Le Human Brain Project (HBP) a pour but de réunir toutes les
connaissances actuelles sur le cerveau humain afin de le reconstituer,
pièce par pièce, dans des modèles et des simulations informatiques. Ces
modèles ouvriront de nouvelles perspectives dans le but de mieux
comprendre le cerveau et les maladies neurologiques. Il s’agira
également de développer des technologies novatrices dans les domaines
informatiques et robotiques. Ce lundi 28 janvier, la Commission
européenne a apporté son soutien à cette approche en annonçant qu’elle
avait sélectionné le HBP pour être l’un des deux projets financés par
son nouveau programme FET Flagship.
Fédérant plus de 80
Institutions de recherche Européennes et internationales, the Human
Brain Project est prévu pour durer 10 ans (2013-2023). Son coût est
estimé à 1.19 milliard d’euros. Le projet associera également plusieurs
partenaires importants d’Amérique du Nord et du Japon. Il sera coordonné
par l’Ecole Polytechnique Fédérale de Lausanne (EPFL) en Suisse, par le
neurobiologiste Henry Markram avec comme co-directeurs Karlheinz Meier
de l’Université de Heidelberg, Allemagne, et Richard Frackowiak de la
Centre Hospitalier Universitaire Vaudois (CHUV) et de l’Université de
Lausanne (UNIL). La France coordonne trois des axes du projet : théorie
des réseaux neuronaux (Alain Destexhe, CNRS), neurosciences cognitives
(Stanislas Dehaene, Collège de France, Inserm, CEA), et aspects éthiques
(Jean-Pierre Changeux, Collège de France, Institut Pasteur).
Dans
sa composante "bottom-up", qui vise à caractériser tous les composants
du cerveau, leur agencement, et leur intégration en circuits
fonctionnels, le projet fait appel massivement au domaine des
neurosciences cellulaires intégratives et computationnelles bien
représentées en France, en particulier dans la région Ile de France
(CNRS-UNIC, ENS, Paris V, Institut Pasteur, INRIA). Dans sa composante «
top-down », le projet cherche à éclaircir les circuits neuronaux à
l’origine des fonctions cognitives, en s’appuyant sur des expériences
sophistiquées en neuropsychologie cognitive et en imagerie cérébrale,
complétées par la modélisation mathématique. La reconnaissance des
objets et des actions, la conscience du corps et de soi, la prise de
décision, la navigation spatiale sont autant de fonctions qui seront
analysées par imagerie cérébrale et reproduites dans des simulations.

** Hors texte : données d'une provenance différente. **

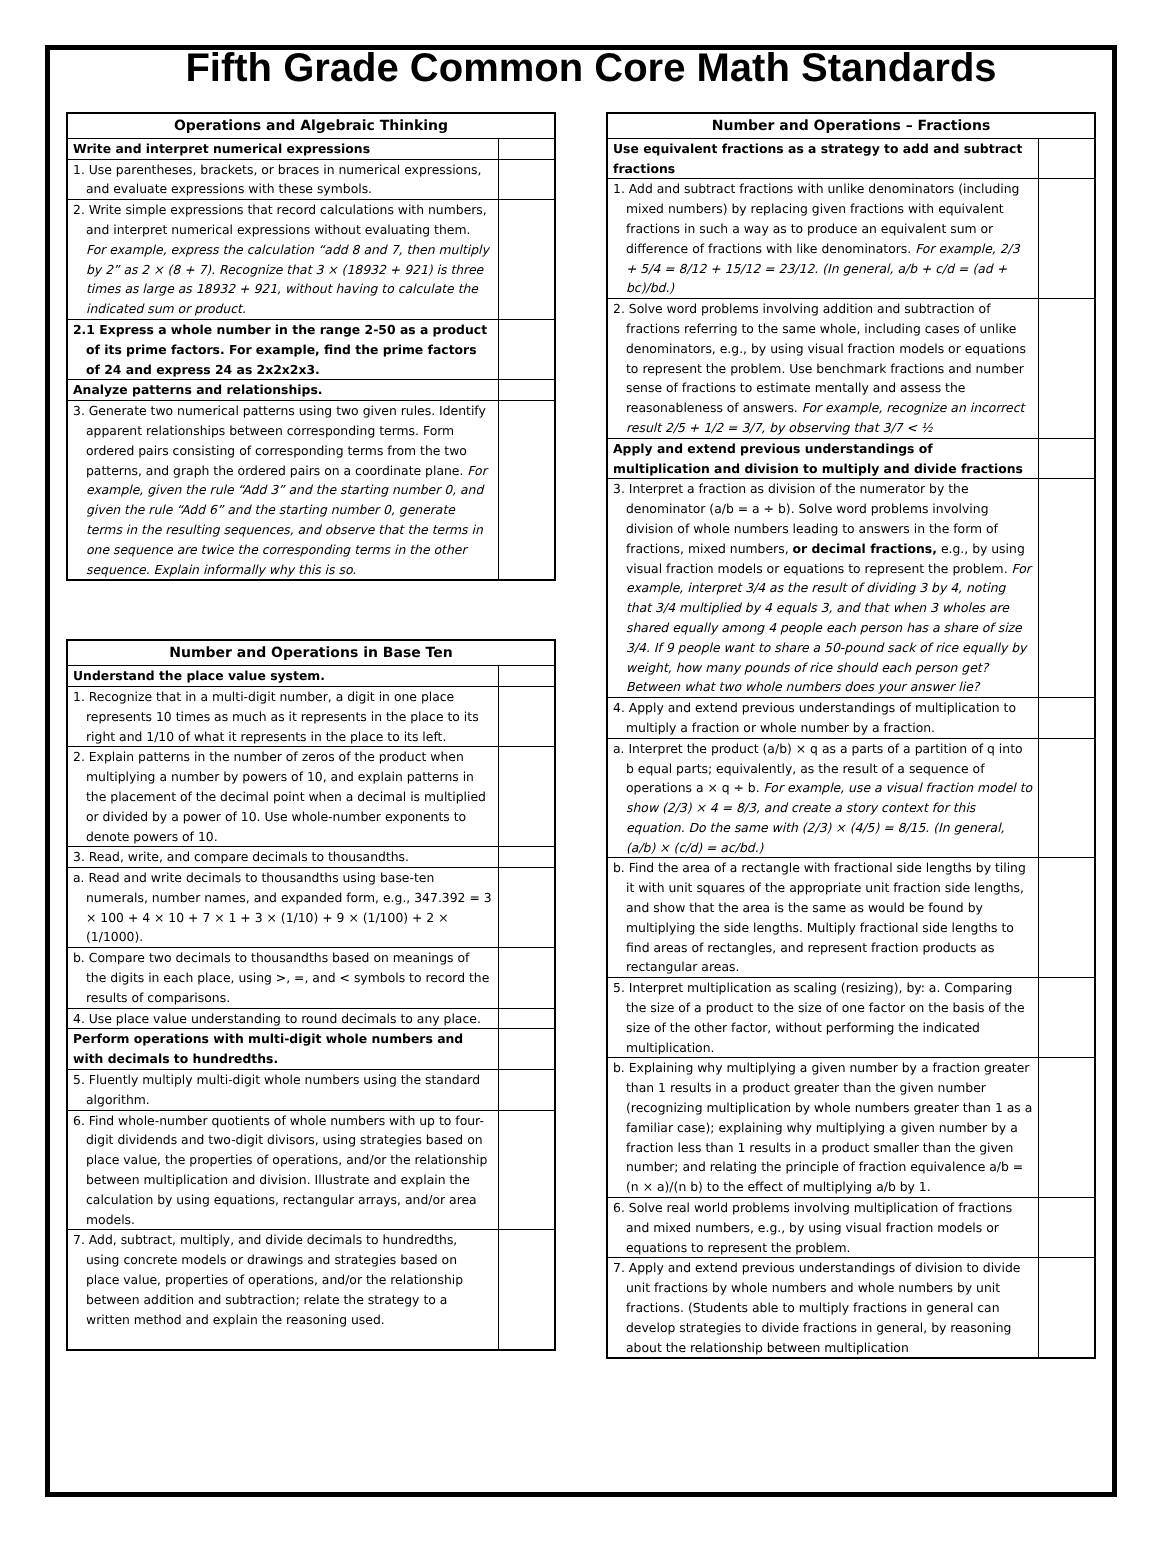Fifth Grade Common Core Math Standards
| Operations and Algebraic Thinking | |
| --- | --- |
| Write and interpret numerical expressions | |
| 1. Use parentheses, brackets, or braces in numerical expressions, and evaluate expressions with these symbols. | |
| 2. Write simple expressions that record calculations with numbers, and interpret numerical expressions without evaluating them. For example, express the calculation “add 8 and 7, then multiply by 2” as 2 × (8 + 7). Recognize that 3 × (18932 + 921) is three times as large as 18932 + 921, without having to calculate the indicated sum or product. | |
| 2.1 Express a whole number in the range 2-50 as a product of its prime factors. For example, find the prime factors of 24 and express 24 as 2x2x2x3. | |
| Analyze patterns and relationships. | |
| 3. Generate two numerical patterns using two given rules. Identify apparent relationships between corresponding terms. Form ordered pairs consisting of corresponding terms from the two patterns, and graph the ordered pairs on a coordinate plane. For example, given the rule “Add 3” and the starting number 0, and given the rule “Add 6” and the starting number 0, generate terms in the resulting sequences, and observe that the terms in one sequence are twice the corresponding terms in the other sequence. Explain informally why this is so. | |
| Number and Operations in Base Ten | |
| --- | --- |
| Understand the place value system. | |
| 1. Recognize that in a multi-digit number, a digit in one place represents 10 times as much as it represents in the place to its right and 1/10 of what it represents in the place to its left. | |
| 2. Explain patterns in the number of zeros of the product when multiplying a number by powers of 10, and explain patterns in the placement of the decimal point when a decimal is multiplied or divided by a power of 10. Use whole-number exponents to denote powers of 10. | |
| 3. Read, write, and compare decimals to thousandths. | |
| a. Read and write decimals to thousandths using base-ten numerals, number names, and expanded form, e.g., 347.392 = 3 × 100 + 4 × 10 + 7 × 1 + 3 × (1/10) + 9 × (1/100) + 2 × (1/1000). | |
| b. Compare two decimals to thousandths based on meanings of the digits in each place, using >, =, and < symbols to record the results of comparisons. | |
| 4. Use place value understanding to round decimals to any place. | |
| Perform operations with multi-digit whole numbers and with decimals to hundredths. | |
| 5. Fluently multiply multi-digit whole numbers using the standard algorithm. | |
| 6. Find whole-number quotients of whole numbers with up to four-digit dividends and two-digit divisors, using strategies based on place value, the properties of operations, and/or the relationship between multiplication and division. Illustrate and explain the calculation by using equations, rectangular arrays, and/or area models. | |
| 7. Add, subtract, multiply, and divide decimals to hundredths, using concrete models or drawings and strategies based on place value, properties of operations, and/or the relationship between addition and subtraction; relate the strategy to a written method and explain the reasoning used. | |
| Number and Operations – Fractions | |
| --- | --- |
| Use equivalent fractions as a strategy to add and subtract fractions | |
| 1. Add and subtract fractions with unlike denominators (including mixed numbers) by replacing given fractions with equivalent fractions in such a way as to produce an equivalent sum or difference of fractions with like denominators. For example, 2/3 + 5/4 = 8/12 + 15/12 = 23/12. (In general, a/b + c/d = (ad + bc)/bd.) | |
| 2. Solve word problems involving addition and subtraction of fractions referring to the same whole, including cases of unlike denominators, e.g., by using visual fraction models or equations to represent the problem. Use benchmark fractions and number sense of fractions to estimate mentally and assess the reasonableness of answers. For example, recognize an incorrect result 2/5 + 1/2 = 3/7, by observing that 3/7 < ½ | |
| Apply and extend previous understandings of multiplication and division to multiply and divide fractions | |
| 3. Interpret a fraction as division of the numerator by the denominator (a/b = a ÷ b). Solve word problems involving division of whole numbers leading to answers in the form of fractions, mixed numbers, or decimal fractions, e.g., by using visual fraction models or equations to represent the problem. For example, interpret 3/4 as the result of dividing 3 by 4, noting that 3/4 multiplied by 4 equals 3, and that when 3 wholes are shared equally among 4 people each person has a share of size 3/4. If 9 people want to share a 50-pound sack of rice equally by weight, how many pounds of rice should each person get? Between what two whole numbers does your answer lie? | |
| 4. Apply and extend previous understandings of multiplication to multiply a fraction or whole number by a fraction. | |
| a. Interpret the product (a/b) × q as a parts of a partition of q into b equal parts; equivalently, as the result of a sequence of operations a × q ÷ b. For example, use a visual fraction model to show (2/3) × 4 = 8/3, and create a story context for this equation. Do the same with (2/3) × (4/5) = 8/15. (In general, (a/b) × (c/d) = ac/bd.) | |
| b. Find the area of a rectangle with fractional side lengths by tiling it with unit squares of the appropriate unit fraction side lengths, and show that the area is the same as would be found by multiplying the side lengths. Multiply fractional side lengths to find areas of rectangles, and represent fraction products as rectangular areas. | |
| 5. Interpret multiplication as scaling (resizing), by: a. Comparing the size of a product to the size of one factor on the basis of the size of the other factor, without performing the indicated multiplication. | |
| b. Explaining why multiplying a given number by a fraction greater than 1 results in a product greater than the given number (recognizing multiplication by whole numbers greater than 1 as a familiar case); explaining why multiplying a given number by a fraction less than 1 results in a product smaller than the given number; and relating the principle of fraction equivalence a/b = (n × a)/(n b) to the effect of multiplying a/b by 1. | |
| 6. Solve real world problems involving multiplication of fractions and mixed numbers, e.g., by using visual fraction models or equations to represent the problem. | |
| 7. Apply and extend previous understandings of division to divide unit fractions by whole numbers and whole numbers by unit fractions. (Students able to multiply fractions in general can develop strategies to divide fractions in general, by reasoning about the relationship between multiplication | |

Une attention particulièrement sera portée à la question, non résolue,
du propre à l’espèce humaine : langage, symboles, représentation de
l’esprit d’autrui, apparition d’aires nouvelles dans le cortex
préfrontal.
Une cartographie fonctionnelle de haute résolution du
cerveau humain sera menée de concert avec celle des principaux faisceaux
de fibres qui permettent à ces modules de communiquer. Le projet vise
en outre à faire émerger un modèle de l’apparition de ces structures
pendant le développement cérébral. Là aussi la France avec le CEA,
l'Inserm, l’INRIA, le CNRS et les infrastructures de NeuroSpin joueront
un rôle majeur. Les cartes multi-échelles du cerveau inférées de ces
données seront partagées avec la communauté internationale, afin de
développer un référentiel commun pour les recherches sur la structure et
le fonctionnement cérébral.
Sur le plan théorique, l’HBP créera un Institut Européen des
Neurosciences Théoriques (EITN), qui sera localisé en Région Parisienne
en raison de sa forte communauté théorique et mathématique. Cet Institut
a pour but de devenir un carrefour des différents courants théoriques
proposés pour explique la dynamique du cerveau, l’emergence de la
conscience et les processus cognitifs. Il devrait dès la première phase
du projet jouer un rôle important dans la recherche des mécanismes du
codage neuronal en lien étroit avec les données expérimentales et les
simulations numériques, ainsi que dans l'implantation de ces mécanismes
dans les circuits « neuromorphiques » (des puces spécialisées dans la
simulation des neurones et de leurs connexions). La simulation
neuromorphique devrait aboutir à terme à un renforcement entre les
équipes translationnelles du CEA-LETI en France et les infrastructures
allemandes (BrainScales-Heidelberg et Dresde) et anglaises (SpiNNaker)
de HBP.
HBP doit être vu comme un processus continu d’intégration
interdisciplinaire et d'itération, dont la convergence ultime devrait
permettre une compréhension unifiée des mécanismes et des principes de
fonctionnement du cerveau.
La désignation du Human Brain Project
en tant que Fet Flagship est le fruit d’un long travail de préparation
et d’évaluation rigoureuse, mené pendant plus de trois ans par un panel
de scientifiques indépendants, choisis par la Commission européenne.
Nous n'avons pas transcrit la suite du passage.